Маргарита встала, пошатнулась и распахнула шкаф:
– Простите, что пожалела вам чашки, – сказала она, стараясь четко выговаривать слова, – а знаете что, возьмите лучше свитер. Вот этот, он очень теплый.
Она достала с полки любимый свитер мужа, большой, белый, с рельефными косами, в котором он становился похож на полярного летчика. Девушка отрицательно покачала головой, и Маргарита почти насильно впихнула подарок ей в руки.
– Возьмите, возьмите! Я хочу, чтобы у вас осталось на память что-то о моем муже, раз вы любили его.
Девушка вздохнула и ничего не сказала.
– Ну так и всё.
Бог знает, как вышло, но Маргарита вдруг обнаружила себя лежащей на кровати. Девушка вытянулась рядом, на Костиной половине, и, по-покойницки сложив руки на груди, смотрела в потолок. Похоже, Давид с редактором изрядно напоили бедняжку.
– Пусть у тебя останется память, – упрямо повторила Маргарита, – ты будешь помнить его лучшим, чем я. Лучше, чем он был, таким, каким он только хотел стать.
Девушка вздохнула.
– Ты сильно его любила?
– Да.
– А он? Скажи.
– Вы простите меня за тогдашнюю истерику на кафедре. Я вообще не такая…
– Забыли!
– Ну и за то, что я сегодня приперлась…
– Фи, какие выражения! Наоборот, хорошо, что сказала, потому что я и так бы все поняла. Ты классная.
– Он не любил меня как женщину, клянусь! Просто говорил, что я умница и тонко чувствую литературу, иногда жалел, что я несовременная и слишком ранимая. Вот и всё.
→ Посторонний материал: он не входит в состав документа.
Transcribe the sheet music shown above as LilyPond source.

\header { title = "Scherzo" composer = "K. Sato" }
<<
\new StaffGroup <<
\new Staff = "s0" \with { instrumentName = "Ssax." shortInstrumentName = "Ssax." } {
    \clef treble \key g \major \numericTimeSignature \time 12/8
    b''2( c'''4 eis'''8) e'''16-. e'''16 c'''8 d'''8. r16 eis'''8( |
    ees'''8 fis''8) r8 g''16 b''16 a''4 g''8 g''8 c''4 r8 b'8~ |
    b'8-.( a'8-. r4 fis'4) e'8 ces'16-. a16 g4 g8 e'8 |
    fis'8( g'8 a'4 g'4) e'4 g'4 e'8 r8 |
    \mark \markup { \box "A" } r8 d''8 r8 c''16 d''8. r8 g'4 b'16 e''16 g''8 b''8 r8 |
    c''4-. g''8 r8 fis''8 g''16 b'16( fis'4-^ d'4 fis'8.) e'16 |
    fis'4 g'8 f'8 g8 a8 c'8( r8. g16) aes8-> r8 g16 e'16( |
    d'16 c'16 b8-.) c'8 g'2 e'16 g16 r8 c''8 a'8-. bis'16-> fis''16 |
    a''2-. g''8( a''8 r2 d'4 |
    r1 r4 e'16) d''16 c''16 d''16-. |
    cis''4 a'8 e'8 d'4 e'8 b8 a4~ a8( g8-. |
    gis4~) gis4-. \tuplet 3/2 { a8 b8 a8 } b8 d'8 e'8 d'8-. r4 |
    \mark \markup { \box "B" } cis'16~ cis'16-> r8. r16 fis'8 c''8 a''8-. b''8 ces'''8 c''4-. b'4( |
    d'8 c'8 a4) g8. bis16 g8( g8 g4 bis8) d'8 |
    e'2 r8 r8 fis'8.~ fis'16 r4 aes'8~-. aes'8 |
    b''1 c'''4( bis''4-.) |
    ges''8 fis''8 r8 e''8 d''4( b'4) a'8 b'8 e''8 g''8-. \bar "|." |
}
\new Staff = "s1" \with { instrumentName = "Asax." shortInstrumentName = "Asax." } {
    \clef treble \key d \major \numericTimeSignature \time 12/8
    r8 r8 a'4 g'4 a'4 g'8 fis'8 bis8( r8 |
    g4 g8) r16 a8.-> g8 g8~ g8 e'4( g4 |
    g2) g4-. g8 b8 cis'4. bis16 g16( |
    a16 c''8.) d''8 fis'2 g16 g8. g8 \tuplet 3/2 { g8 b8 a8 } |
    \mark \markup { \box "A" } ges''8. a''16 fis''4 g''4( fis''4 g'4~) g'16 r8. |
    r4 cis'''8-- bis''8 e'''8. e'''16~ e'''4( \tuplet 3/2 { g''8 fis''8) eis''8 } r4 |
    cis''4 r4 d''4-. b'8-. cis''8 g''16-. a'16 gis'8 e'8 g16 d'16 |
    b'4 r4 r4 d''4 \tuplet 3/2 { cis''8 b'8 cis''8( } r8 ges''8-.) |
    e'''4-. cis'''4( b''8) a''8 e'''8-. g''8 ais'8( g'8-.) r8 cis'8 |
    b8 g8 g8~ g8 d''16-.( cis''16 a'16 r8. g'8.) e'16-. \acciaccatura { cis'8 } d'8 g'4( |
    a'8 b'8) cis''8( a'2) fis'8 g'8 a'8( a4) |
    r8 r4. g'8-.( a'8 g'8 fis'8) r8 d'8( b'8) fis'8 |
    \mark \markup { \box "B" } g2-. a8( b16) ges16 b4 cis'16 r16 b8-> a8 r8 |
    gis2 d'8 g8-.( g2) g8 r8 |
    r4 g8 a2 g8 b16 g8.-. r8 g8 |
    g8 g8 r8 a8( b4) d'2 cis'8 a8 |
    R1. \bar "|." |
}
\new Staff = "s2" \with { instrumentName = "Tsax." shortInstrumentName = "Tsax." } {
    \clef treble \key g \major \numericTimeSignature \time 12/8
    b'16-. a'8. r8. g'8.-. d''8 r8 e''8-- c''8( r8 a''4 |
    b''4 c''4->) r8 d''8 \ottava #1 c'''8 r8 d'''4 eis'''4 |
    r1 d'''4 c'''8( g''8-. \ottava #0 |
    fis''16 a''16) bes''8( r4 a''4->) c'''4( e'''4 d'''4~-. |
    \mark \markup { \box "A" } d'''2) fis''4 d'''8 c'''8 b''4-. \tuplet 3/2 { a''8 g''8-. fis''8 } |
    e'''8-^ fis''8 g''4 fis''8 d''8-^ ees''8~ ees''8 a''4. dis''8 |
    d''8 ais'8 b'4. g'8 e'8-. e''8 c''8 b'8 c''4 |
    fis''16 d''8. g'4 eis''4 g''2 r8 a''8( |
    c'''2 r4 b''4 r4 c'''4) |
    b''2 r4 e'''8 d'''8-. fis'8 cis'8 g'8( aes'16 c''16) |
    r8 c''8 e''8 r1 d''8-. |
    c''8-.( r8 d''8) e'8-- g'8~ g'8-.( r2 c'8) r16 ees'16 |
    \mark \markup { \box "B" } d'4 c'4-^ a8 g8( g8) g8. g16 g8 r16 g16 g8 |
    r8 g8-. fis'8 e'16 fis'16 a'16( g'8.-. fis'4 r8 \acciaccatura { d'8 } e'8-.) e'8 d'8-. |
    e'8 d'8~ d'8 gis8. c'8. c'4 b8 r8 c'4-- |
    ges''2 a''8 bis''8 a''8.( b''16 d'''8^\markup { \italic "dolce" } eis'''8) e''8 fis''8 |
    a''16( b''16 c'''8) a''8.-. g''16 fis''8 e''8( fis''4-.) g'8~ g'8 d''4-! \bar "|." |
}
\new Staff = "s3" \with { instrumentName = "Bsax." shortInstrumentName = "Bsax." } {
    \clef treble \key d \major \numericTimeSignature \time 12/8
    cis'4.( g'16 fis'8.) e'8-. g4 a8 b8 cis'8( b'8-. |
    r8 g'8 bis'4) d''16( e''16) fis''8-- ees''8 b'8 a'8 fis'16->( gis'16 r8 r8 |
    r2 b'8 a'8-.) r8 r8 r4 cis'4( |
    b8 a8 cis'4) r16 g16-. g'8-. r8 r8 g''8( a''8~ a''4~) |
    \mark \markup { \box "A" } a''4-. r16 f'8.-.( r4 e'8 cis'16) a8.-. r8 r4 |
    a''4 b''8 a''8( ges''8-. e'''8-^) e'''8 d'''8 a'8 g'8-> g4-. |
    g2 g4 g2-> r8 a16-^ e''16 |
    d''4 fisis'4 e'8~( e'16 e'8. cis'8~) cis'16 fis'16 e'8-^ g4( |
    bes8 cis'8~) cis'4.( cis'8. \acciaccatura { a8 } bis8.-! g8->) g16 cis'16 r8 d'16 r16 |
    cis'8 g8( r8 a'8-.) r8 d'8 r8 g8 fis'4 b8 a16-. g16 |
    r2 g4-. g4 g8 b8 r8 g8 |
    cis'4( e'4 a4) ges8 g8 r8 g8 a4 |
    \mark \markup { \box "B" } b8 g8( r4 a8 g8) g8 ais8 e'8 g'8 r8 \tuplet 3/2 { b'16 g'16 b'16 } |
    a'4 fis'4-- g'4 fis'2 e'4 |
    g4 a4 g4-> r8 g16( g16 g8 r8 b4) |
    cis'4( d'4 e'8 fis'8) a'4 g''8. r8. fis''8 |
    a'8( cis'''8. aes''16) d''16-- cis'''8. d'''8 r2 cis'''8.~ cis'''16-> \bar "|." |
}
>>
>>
– Ты классная, – повторила Маргарита, – только мир не бывает слишком плох ни для кого из нас. Мне сейчас кажется, что он вообще прекрасен.
– Да?
– Да, прости, не знаю, как тебя зовут.
– Какая разница.
– И то правда. Ты знаешь что, как бы там тебя ни звали, ты отпусти Константина Ивановича. Сейчас как раз такой день, что надо это сделать. Поблагодари его, что подарил тебе возвышенное чувство, отпусти и живи.
Девушка посмотрела на Маргариту как собака, у которой хотят отобрать кость.
– Возможно, я просто сильно пьяна, но сейчас ясно вижу твое будущее, – протянула Маргарита, – когда-нибудь у тебя будут дети, и ты повезешь их на дачу. Есть у тебя дача?
– Угу. Развалюха в деревне.
– Повезешь их в развалюху, потому что детям необходим свежий воздух. И когда наступит золотая осень, воздух похолодает, ты захочешь надеть что-нибудь теплое, и в куче старых вещей найдешь этот свитер и удивишься, какой он приятный и теплый, и не сразу вспомнишь, откуда он у тебя взялся. А когда вспомнишь, улыбнешься, и Костя с неба улыбнется тебе в ответ.